Source records:
—————

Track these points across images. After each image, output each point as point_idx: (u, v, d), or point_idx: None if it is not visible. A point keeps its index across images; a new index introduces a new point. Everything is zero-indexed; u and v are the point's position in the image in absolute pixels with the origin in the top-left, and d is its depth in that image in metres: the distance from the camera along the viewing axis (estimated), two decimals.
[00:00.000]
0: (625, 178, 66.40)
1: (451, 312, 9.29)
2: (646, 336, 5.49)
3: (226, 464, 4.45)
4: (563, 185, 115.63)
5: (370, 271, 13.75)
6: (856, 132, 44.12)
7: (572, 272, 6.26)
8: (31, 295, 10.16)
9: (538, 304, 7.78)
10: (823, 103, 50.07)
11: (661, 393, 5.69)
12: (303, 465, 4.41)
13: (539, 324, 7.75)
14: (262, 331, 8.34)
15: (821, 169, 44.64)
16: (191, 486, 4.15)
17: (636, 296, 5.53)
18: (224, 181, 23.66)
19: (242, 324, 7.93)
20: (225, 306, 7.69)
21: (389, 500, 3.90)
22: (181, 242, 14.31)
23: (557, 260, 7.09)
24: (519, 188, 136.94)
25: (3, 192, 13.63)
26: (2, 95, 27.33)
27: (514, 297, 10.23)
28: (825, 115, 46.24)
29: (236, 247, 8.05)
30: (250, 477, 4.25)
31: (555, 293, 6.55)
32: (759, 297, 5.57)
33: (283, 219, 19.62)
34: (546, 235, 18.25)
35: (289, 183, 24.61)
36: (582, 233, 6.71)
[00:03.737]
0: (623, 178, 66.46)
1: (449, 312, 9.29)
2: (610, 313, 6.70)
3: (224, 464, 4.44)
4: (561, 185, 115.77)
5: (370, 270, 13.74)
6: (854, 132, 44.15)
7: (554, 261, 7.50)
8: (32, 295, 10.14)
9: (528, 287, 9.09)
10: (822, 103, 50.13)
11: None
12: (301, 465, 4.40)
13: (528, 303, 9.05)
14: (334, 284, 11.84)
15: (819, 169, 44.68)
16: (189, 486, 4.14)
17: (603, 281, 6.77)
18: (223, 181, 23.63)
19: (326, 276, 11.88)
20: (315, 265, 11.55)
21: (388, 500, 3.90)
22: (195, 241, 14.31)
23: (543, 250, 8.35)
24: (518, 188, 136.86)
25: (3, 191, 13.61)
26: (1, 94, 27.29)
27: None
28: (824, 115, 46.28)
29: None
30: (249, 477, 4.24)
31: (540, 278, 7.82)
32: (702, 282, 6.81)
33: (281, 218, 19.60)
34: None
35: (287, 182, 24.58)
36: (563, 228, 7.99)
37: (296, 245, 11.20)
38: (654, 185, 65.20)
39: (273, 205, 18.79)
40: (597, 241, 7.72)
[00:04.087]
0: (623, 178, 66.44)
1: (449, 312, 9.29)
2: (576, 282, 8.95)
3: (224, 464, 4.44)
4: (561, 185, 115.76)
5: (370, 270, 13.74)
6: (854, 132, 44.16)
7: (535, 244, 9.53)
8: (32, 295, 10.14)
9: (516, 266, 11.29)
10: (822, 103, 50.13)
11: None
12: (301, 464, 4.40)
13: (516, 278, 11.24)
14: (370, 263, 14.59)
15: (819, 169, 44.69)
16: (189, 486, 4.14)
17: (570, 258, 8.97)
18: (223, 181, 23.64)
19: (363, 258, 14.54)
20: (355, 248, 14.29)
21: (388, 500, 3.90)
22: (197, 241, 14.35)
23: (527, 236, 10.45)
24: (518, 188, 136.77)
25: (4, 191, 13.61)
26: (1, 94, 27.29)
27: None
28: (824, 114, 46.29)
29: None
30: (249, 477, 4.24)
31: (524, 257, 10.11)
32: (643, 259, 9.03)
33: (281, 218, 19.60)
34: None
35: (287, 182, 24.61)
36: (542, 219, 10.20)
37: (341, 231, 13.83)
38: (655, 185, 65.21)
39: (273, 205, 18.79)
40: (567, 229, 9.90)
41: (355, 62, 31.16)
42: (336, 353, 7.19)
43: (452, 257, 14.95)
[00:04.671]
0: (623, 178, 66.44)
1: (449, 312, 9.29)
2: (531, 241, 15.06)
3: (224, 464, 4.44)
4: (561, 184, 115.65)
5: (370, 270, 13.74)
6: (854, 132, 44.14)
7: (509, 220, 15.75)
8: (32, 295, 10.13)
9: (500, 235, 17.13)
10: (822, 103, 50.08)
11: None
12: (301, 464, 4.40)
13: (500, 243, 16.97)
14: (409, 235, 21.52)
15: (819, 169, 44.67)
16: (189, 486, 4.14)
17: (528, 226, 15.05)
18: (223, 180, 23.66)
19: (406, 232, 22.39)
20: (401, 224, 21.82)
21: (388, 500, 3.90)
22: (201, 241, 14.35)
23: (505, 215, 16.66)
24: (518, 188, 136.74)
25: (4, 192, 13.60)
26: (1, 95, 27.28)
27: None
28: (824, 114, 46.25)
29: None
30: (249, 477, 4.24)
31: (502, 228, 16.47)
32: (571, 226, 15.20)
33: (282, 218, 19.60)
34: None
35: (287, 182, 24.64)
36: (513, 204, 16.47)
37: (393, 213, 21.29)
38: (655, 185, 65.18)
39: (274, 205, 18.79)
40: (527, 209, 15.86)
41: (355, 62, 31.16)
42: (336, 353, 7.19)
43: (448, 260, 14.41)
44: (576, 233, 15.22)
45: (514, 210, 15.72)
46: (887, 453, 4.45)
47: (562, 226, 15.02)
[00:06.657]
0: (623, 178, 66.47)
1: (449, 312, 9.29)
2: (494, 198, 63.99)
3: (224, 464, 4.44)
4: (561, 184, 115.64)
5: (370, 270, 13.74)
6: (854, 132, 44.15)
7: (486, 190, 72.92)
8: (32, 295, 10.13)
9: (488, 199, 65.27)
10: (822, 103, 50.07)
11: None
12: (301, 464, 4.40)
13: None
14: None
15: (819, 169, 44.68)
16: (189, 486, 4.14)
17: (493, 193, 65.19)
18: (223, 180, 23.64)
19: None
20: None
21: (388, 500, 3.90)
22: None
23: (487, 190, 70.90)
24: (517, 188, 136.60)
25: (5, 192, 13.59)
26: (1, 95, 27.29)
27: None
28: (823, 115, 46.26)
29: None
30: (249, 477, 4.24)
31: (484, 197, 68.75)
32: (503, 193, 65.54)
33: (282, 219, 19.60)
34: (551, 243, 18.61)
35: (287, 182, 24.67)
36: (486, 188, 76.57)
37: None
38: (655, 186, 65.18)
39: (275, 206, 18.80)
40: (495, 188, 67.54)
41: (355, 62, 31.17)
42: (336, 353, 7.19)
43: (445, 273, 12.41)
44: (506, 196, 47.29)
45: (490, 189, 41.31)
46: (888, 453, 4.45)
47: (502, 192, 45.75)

—————

:: Goal of the exercise ::
All lines from the one with "47: (562, 226, 15.02)" to the end of the entries above are to be written out exactly, the first and last included.

:: Result ::
47: (562, 226, 15.02)
[00:06.657]
0: (623, 178, 66.47)
1: (449, 312, 9.29)
2: (494, 198, 63.99)
3: (224, 464, 4.44)
4: (561, 184, 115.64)
5: (370, 270, 13.74)
6: (854, 132, 44.15)
7: (486, 190, 72.92)
8: (32, 295, 10.13)
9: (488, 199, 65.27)
10: (822, 103, 50.07)
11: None
12: (301, 464, 4.40)
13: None
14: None
15: (819, 169, 44.68)
16: (189, 486, 4.14)
17: (493, 193, 65.19)
18: (223, 180, 23.64)
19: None
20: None
21: (388, 500, 3.90)
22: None
23: (487, 190, 70.90)
24: (517, 188, 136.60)
25: (5, 192, 13.59)
26: (1, 95, 27.29)
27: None
28: (823, 115, 46.26)
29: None
30: (249, 477, 4.24)
31: (484, 197, 68.75)
32: (503, 193, 65.54)
33: (282, 219, 19.60)
34: (551, 243, 18.61)
35: (287, 182, 24.67)
36: (486, 188, 76.57)
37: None
38: (655, 186, 65.18)
39: (275, 206, 18.80)
40: (495, 188, 67.54)
41: (355, 62, 31.17)
42: (336, 353, 7.19)
43: (445, 273, 12.41)
44: (506, 196, 47.29)
45: (490, 189, 41.31)
46: (888, 453, 4.45)
47: (502, 192, 45.75)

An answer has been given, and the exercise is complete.